Thank you tho overleaf if you want to see or compare the differences to Aragonite here is what they "Claim" it does CaribSea:
Eco-Complete African Cichlid Sand


----------



## overleaf (Feb 1, 2009)

Al-Losaurus said:


> Thank you very useful info i will keep in mind. The stuff still has not arrived and i havnt found any info on weather i should remove the fish from the tank before adding it or not so im contemplating either adding a few cups at a time or to go buy another small tank and take them out for a few days.


Based of the link you don't have to remove the fish. The sand is ready to use when you open the bag.

As for adding aragonite... If you were to add aragonite from the bag your tank would get extremely cloudy. The handling of the bag during shipping/stocking/etc causes some of it to become powder. Despite gunking up your filters and the tank being opaque this shouldn't hard the fish.
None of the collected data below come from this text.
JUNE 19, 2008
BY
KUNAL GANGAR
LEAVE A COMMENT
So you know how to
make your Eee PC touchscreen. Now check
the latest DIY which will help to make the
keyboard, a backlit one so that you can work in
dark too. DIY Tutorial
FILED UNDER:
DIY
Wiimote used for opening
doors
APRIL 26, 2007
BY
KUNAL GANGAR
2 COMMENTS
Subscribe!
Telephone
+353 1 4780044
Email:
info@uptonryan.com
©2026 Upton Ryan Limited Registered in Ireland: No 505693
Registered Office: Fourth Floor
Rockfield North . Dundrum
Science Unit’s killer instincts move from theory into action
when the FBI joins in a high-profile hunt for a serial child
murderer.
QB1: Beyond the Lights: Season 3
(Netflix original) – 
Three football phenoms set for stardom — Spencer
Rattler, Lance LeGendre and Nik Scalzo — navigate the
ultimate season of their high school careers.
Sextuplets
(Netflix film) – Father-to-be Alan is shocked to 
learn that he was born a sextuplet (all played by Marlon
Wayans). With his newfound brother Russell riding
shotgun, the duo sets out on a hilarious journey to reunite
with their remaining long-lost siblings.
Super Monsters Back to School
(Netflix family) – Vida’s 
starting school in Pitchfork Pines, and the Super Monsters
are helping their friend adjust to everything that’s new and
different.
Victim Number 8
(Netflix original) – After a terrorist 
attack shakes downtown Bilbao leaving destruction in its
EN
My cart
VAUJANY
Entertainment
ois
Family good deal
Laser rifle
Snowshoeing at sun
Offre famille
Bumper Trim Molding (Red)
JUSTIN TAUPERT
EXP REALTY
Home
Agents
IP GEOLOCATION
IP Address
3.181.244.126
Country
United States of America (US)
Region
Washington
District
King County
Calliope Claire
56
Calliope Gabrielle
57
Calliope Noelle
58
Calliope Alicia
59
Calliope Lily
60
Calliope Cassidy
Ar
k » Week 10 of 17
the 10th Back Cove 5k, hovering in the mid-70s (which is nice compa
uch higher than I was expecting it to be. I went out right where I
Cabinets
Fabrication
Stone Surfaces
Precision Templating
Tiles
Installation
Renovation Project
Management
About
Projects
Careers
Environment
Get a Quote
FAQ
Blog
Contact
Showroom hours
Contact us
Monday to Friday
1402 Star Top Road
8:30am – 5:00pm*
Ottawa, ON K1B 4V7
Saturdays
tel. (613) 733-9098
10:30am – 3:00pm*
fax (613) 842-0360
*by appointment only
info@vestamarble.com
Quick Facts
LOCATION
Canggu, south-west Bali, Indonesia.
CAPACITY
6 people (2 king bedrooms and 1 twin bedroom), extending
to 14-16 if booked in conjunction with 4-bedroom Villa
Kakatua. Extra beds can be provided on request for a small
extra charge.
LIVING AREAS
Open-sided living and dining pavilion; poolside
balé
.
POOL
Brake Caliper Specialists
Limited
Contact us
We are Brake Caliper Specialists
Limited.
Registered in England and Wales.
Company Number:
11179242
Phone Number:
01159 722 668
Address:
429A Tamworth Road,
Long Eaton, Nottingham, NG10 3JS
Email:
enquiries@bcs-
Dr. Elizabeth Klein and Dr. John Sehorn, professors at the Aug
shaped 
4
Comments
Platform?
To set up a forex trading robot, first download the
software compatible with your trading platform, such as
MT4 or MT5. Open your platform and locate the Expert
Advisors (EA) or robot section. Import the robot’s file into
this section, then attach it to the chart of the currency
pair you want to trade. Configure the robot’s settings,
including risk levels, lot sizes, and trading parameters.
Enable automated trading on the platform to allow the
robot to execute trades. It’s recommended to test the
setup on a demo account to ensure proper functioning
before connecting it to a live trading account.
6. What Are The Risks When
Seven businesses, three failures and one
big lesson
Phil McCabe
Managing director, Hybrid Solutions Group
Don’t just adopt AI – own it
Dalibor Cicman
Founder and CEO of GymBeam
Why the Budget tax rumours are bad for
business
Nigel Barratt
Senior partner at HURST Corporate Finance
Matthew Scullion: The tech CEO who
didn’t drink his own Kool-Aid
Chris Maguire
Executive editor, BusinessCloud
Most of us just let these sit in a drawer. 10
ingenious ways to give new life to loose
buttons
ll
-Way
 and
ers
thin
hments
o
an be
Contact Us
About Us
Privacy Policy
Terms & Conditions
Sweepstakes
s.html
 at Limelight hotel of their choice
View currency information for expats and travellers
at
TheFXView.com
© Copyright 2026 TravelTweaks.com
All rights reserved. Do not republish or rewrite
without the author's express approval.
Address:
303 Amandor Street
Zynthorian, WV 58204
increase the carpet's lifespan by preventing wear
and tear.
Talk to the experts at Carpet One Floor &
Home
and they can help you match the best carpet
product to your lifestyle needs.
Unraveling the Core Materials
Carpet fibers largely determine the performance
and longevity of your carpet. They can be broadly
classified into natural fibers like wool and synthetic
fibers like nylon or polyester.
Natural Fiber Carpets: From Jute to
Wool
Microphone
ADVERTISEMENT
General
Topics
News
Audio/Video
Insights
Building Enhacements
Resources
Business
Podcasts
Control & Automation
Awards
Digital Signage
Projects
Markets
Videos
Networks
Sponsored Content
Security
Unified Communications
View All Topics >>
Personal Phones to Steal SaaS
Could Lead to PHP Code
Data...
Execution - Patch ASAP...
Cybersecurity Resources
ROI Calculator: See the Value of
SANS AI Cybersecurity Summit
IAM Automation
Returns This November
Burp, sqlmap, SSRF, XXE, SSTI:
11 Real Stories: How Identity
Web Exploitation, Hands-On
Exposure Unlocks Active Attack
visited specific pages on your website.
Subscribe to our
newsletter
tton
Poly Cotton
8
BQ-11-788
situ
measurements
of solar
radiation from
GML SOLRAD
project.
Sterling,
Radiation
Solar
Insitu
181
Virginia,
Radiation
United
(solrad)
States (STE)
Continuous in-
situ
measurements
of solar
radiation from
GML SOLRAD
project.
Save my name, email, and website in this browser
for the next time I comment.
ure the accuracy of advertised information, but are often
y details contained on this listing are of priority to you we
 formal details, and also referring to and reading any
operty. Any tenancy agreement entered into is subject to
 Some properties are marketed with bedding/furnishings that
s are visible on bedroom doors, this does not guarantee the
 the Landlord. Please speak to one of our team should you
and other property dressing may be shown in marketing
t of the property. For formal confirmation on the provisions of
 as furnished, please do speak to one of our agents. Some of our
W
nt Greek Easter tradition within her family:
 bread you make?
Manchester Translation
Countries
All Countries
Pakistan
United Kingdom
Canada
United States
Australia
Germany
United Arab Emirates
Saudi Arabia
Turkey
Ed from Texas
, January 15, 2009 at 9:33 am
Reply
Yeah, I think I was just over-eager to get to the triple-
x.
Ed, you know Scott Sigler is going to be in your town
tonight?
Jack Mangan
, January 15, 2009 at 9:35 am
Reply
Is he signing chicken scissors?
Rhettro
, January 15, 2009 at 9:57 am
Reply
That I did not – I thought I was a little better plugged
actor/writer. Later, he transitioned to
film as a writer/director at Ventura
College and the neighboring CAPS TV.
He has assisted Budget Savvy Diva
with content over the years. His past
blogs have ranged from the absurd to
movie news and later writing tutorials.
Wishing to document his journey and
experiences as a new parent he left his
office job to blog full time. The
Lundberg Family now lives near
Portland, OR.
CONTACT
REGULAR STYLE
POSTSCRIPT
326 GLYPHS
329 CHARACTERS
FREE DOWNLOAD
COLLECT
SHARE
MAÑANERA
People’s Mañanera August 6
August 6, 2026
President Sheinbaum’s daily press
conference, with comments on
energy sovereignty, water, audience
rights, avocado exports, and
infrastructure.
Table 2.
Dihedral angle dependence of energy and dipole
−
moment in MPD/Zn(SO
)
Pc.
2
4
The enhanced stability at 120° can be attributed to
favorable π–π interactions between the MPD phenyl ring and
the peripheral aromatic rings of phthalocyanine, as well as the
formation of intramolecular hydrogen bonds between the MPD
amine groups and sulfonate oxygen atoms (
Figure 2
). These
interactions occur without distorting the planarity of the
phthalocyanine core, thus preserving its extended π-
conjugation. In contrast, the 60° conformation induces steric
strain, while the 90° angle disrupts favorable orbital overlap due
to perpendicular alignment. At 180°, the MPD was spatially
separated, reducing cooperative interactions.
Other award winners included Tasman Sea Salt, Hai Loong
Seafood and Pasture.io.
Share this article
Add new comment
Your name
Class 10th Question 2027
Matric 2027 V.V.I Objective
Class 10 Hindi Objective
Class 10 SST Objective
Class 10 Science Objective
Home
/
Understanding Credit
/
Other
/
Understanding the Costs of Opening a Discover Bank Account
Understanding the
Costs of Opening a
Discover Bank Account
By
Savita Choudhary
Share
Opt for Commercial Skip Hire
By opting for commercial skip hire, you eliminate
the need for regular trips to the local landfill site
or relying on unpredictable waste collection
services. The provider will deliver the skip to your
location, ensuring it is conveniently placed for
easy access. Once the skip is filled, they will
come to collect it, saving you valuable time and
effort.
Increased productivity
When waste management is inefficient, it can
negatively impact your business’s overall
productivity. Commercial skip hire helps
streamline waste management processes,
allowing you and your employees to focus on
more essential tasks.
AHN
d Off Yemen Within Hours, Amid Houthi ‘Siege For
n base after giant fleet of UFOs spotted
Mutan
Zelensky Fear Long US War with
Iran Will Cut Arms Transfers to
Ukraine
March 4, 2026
I 'wash' aragonite like I wash sand. Even still it's not perfect but at least you can see in the tank


----------



## Al-Losaurus (Jul 21, 2009)

Thank you for replying again. That is good to hear i am still just going to add bits at a time through out a day or 2 rather then one big dump. i was basically going to go with Aragonite get a black kind and mix it with a little crushed coral for the black/white look but that sand was just the perfect look. also to top up ph a bit but guess il see how that works out. it should be here any day so il post if it makes my water go cloudy or not i read a few reviews and it was 50/50 people saying it did but only lasted 48 hrs or so.


----------



## Al-Losaurus (Jul 21, 2009)

Ok so i added the eco sand and i must say i am impressed other then a little clouding wich is going down by the hour but i am sure is natural cause it is sand. All fish survived i put it in 2 cups at a time till all was in. As the water cleared the color of the black calvus darkened dramatically. Hours later i checked the ph level and it was 8.1 i had no idea it would work so fast. So my questions were answered the fish will survive adding it with them in there im going to wait a few days and do another water change to clear a little dust out of the sand and possibly add 1 small bag of regular black sand to darken it up just a little it was not quite as dark as advertised but still looks very great. 

One last thing on the plus side all the fish seem to be noticing the left over sinking pellets on the top of the sand and eating them rather then it slipping through the same colored gravel and rotting away in the water. So far was well worth the change.


----------